Saved data entries:
-*-*-

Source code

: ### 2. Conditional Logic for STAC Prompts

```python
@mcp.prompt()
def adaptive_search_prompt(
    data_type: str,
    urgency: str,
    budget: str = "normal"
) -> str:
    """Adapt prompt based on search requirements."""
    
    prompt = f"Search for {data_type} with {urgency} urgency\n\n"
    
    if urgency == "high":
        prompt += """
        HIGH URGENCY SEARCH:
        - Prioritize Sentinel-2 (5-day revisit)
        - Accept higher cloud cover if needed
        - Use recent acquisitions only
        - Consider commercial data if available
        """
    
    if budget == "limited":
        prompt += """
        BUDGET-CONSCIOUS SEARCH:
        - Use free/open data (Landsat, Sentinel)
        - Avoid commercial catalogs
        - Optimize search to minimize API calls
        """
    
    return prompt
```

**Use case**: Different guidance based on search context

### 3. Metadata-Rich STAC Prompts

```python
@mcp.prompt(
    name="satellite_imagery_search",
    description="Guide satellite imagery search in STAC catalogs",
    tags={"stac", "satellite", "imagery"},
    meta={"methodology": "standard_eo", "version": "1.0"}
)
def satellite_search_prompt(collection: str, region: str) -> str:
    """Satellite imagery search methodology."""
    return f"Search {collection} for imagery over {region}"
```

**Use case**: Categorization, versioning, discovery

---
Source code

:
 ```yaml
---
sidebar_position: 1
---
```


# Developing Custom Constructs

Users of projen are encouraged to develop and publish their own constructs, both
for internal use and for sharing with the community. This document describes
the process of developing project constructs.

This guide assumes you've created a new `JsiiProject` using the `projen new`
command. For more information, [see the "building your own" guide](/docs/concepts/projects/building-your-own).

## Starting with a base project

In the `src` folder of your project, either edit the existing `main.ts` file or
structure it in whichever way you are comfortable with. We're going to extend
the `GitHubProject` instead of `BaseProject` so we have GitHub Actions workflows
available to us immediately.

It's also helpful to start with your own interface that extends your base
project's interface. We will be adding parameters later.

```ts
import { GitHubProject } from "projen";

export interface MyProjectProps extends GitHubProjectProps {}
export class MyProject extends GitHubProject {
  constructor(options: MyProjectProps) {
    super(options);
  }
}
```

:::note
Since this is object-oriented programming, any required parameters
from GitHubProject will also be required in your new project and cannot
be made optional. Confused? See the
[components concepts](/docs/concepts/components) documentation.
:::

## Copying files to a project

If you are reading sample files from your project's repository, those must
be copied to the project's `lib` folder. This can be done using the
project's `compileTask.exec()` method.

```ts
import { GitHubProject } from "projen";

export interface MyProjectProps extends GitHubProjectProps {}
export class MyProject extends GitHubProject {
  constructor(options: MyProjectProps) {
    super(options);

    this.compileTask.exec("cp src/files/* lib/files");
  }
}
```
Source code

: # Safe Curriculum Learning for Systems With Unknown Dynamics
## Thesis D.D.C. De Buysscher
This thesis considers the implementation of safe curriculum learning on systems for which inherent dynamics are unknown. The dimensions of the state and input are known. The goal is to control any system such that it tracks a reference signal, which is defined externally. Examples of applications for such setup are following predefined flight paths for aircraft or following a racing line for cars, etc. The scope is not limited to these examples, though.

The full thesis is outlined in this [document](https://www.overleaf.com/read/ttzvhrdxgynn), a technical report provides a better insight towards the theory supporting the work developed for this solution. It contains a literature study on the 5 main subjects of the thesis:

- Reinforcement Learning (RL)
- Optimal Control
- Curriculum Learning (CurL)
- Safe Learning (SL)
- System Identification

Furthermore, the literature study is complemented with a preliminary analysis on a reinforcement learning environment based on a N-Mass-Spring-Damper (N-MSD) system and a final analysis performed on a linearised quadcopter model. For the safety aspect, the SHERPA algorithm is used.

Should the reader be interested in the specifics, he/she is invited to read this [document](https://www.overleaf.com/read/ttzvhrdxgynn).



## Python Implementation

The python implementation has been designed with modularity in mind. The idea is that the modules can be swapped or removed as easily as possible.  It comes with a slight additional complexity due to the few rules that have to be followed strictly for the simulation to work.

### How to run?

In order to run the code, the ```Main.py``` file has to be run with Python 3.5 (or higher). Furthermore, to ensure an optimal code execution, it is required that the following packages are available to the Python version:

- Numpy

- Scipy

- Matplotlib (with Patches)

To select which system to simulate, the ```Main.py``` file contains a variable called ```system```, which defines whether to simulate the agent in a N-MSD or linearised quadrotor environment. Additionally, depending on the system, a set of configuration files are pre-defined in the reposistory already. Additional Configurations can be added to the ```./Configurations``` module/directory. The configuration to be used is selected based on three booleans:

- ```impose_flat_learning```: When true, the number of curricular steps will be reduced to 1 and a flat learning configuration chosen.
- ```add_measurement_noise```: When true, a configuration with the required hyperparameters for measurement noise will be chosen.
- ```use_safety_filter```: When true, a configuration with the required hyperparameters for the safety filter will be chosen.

-*-*-

> [TASK] Please find, in the entries above, every line where "from" occurs, and copy it.

> [RESULT FOR THIS TASK]
import { GitHubProject } from "projen";
from GitHubProject will also be required in your new project and cannot
If you are reading sample files from your project's repository, those must
import { GitHubProject } from "projen";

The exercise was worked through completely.